Because of our independence, we are not beholden to any parent company or broker/dealer. No one is giving us a menu of investments that are to be sold to our clients. Instead, we have the freedom to use any solutions and strategies we choose, as long as it is in the best interest of our clients.
Utilizing Delaware Statutory Trusts (DSTs) and other strategies, we are able to create broadly diverse replacement real estate portfolios. DSTs allow for fractional ownership of commercial real estate and easy diversification across asset class and geography.
Any sales commissions or broker/dealer fees normally associated with DSTs are credited back to our clients in the form of additional DST equity. The end result is a very diverse replacement real estate portfolio, additional equity and a higher tax-sheltered monthly income.
A Delaware Statutory Trust (DST) is a legally recognized trust, used in a variety of transactions and structures. Its flexibility of operation and management, plus the limited liability granted to beneficial owners, have made the DST a popular vehicle for a wide array of business purposes.
In accordance with I.R.S. Revenue Ruling 2004- 86, beneficial interests in a Delaware Statutory Trust may be considered “like-kind” replacement property in a Section 1031 exchange. Title to property is held by the trust as a separate legal entity for the benefit of a beneficial owner, rather than directly, affording liability protection to the owners.
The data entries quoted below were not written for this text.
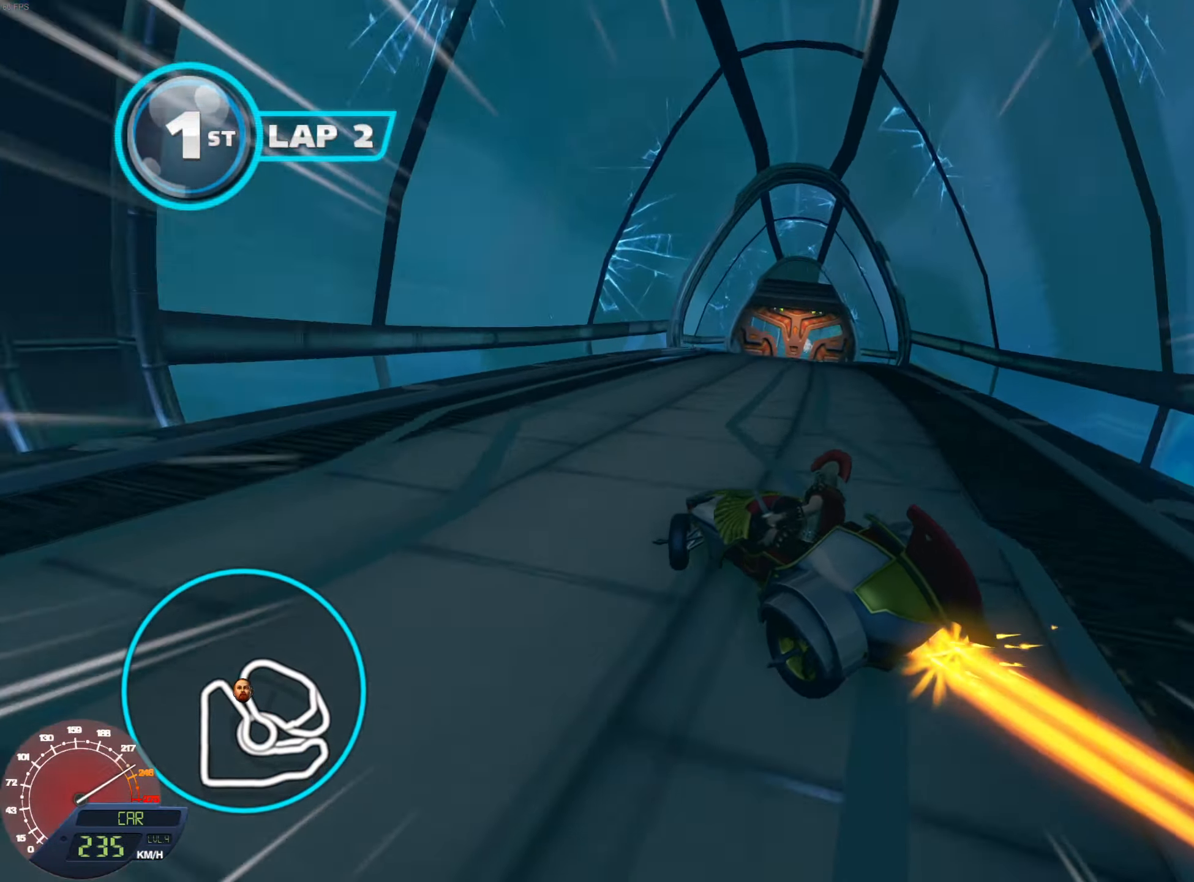
{"buttons": ["L1", "R1"], "left_stick": "center", "right_stick": "center", "events": [[134, "left_stick", "center"], [201, "left_stick", "right"], [451, "left_stick", "center"]]}
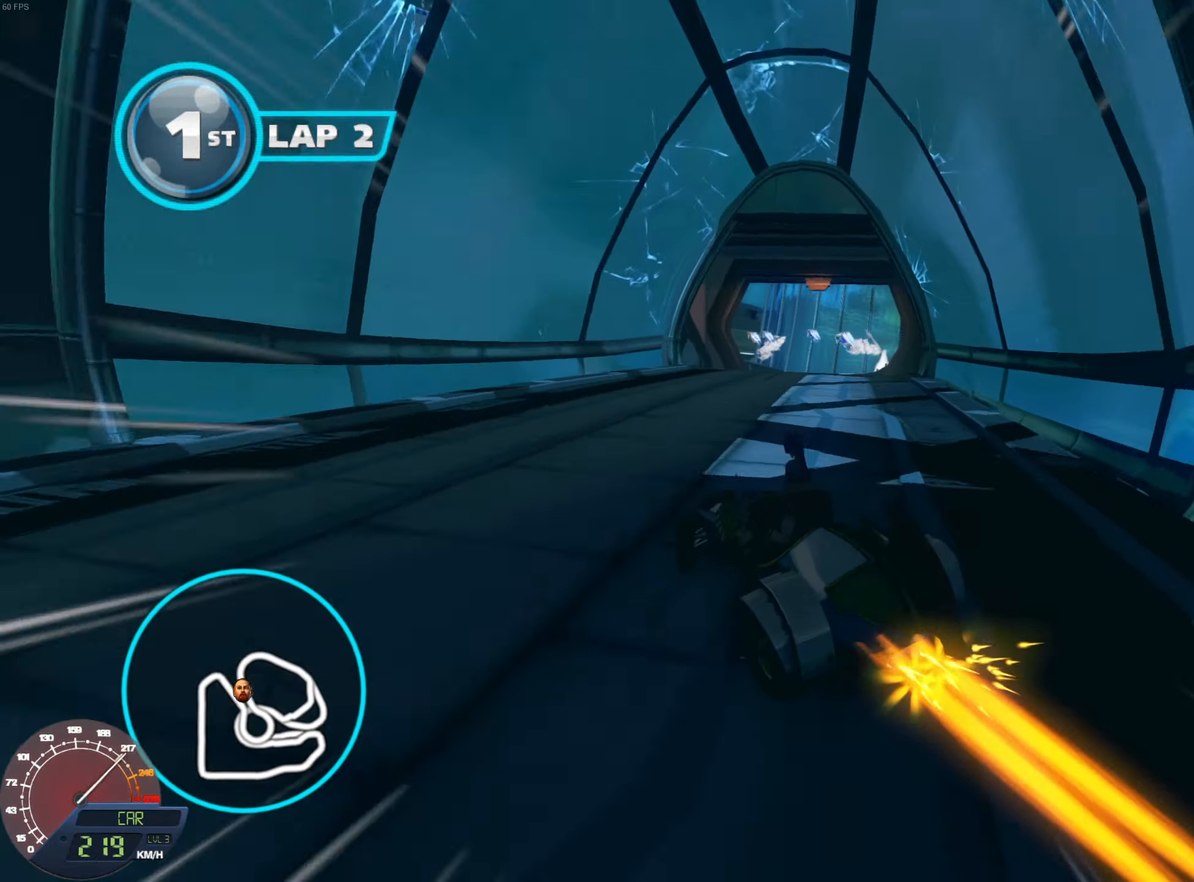
{"buttons": ["L1", "R1"], "left_stick": "center", "right_stick": "center", "events": [[67, "left_stick", "right"], [117, "left_stick", "center"], [300, "left_stick", "right"], [434, "left_stick", "center"]]}
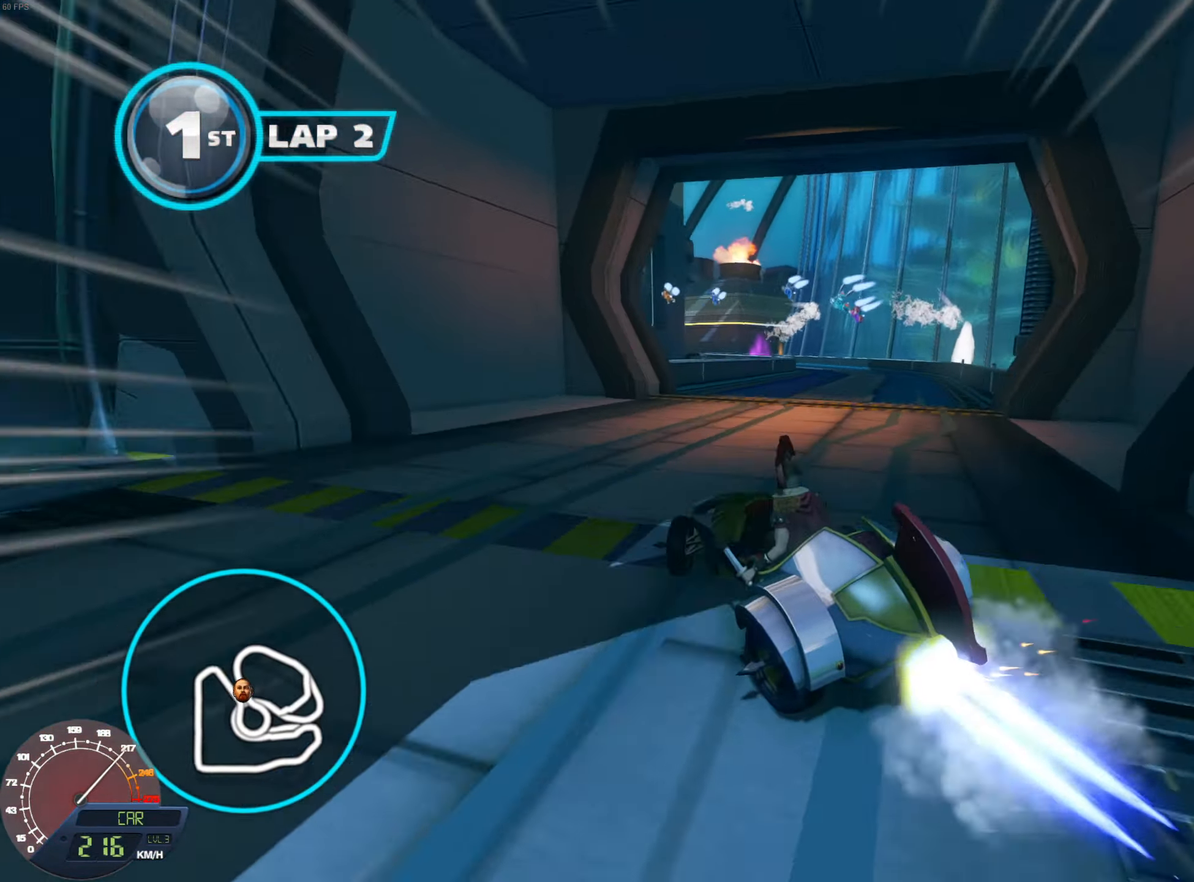
{"buttons": ["L1", "R1"], "left_stick": "right", "right_stick": "center", "events": [[50, "left_stick", "right"]]}
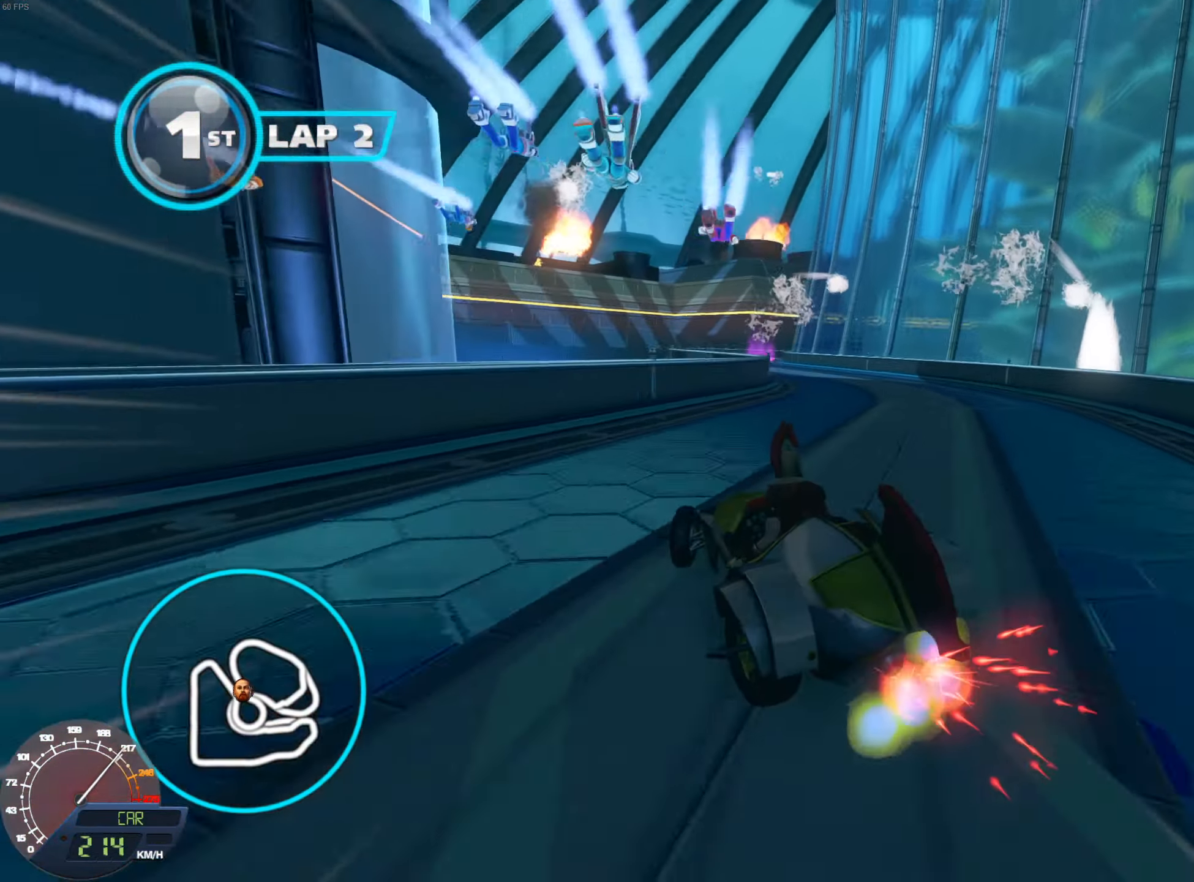
{"buttons": ["L1", "R1"], "left_stick": "left", "right_stick": "center", "events": [[117, "left_stick", "center"], [200, "left_stick", "left"]]}
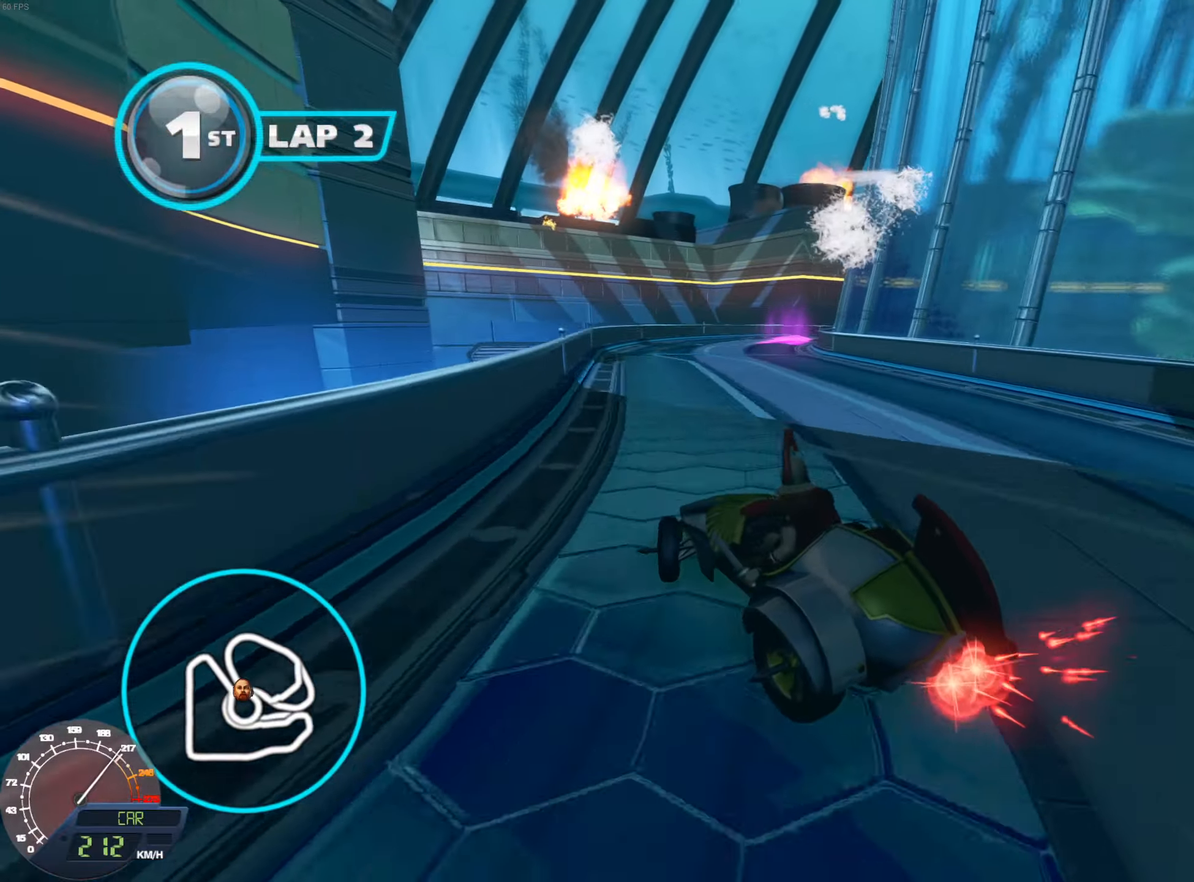
{"buttons": ["L1", "R1"], "left_stick": "center", "right_stick": "center", "events": [[100, "L1", "up"], [166, "left_stick", "right"], [183, "L1", "down"], [350, "left_stick", "center"]]}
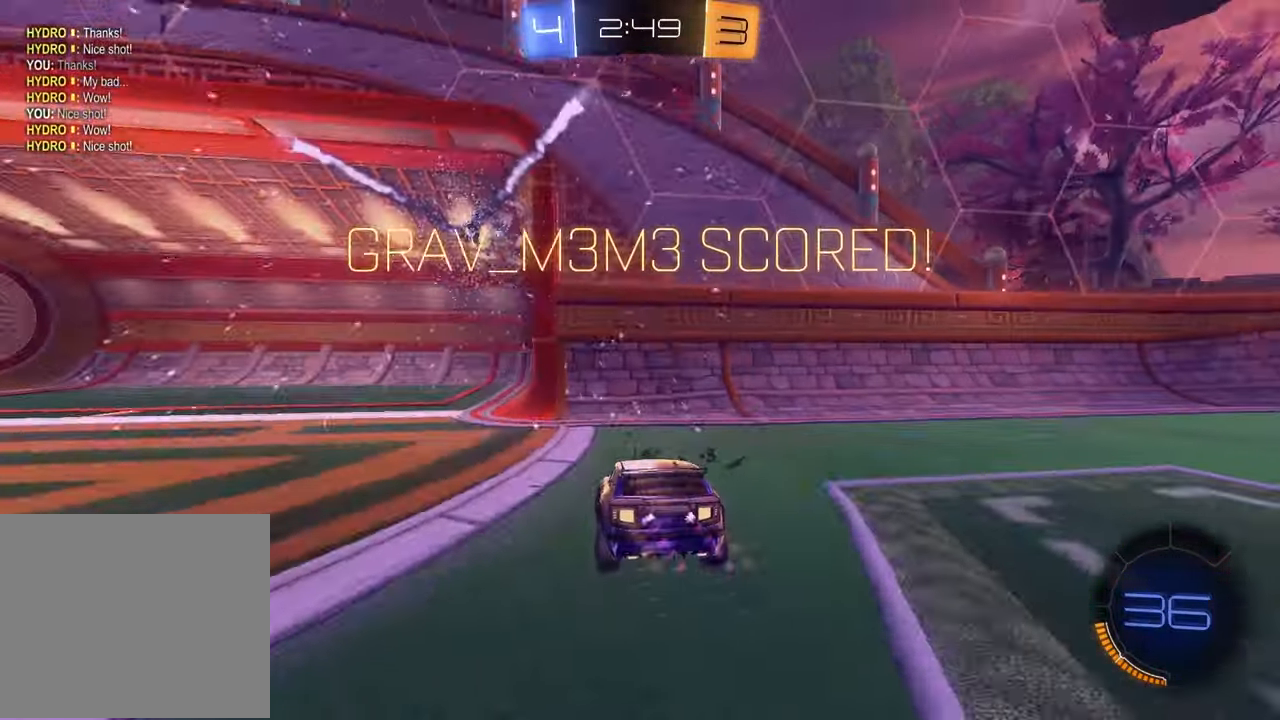
Gameplay with a controller (PlayStation layout); each line is a JSON object with the inputs held at the frame after it (dt_ms = milliseconds from this image to that frame). "events" lists button and stick changes between this image and that frame as [ms after this image, input, new state], when the widget could be followed in between.
{"dt_ms": 500, "buttons": [], "left_stick": "center", "right_stick": "center", "events": []}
Interests in the DST are considered securities under federal securities law, however, they retain treatment as ownership in real estate.
For exchange purposes, DSTs are 100% passive, turn-key investments offered by nationally recognized real estate management companies, referred to as “sponsors.” Sponsors perform the initial due diligence, structure the property acquisition, maintain and lease the property, collect rent, service the mortgage and eventually sell the property.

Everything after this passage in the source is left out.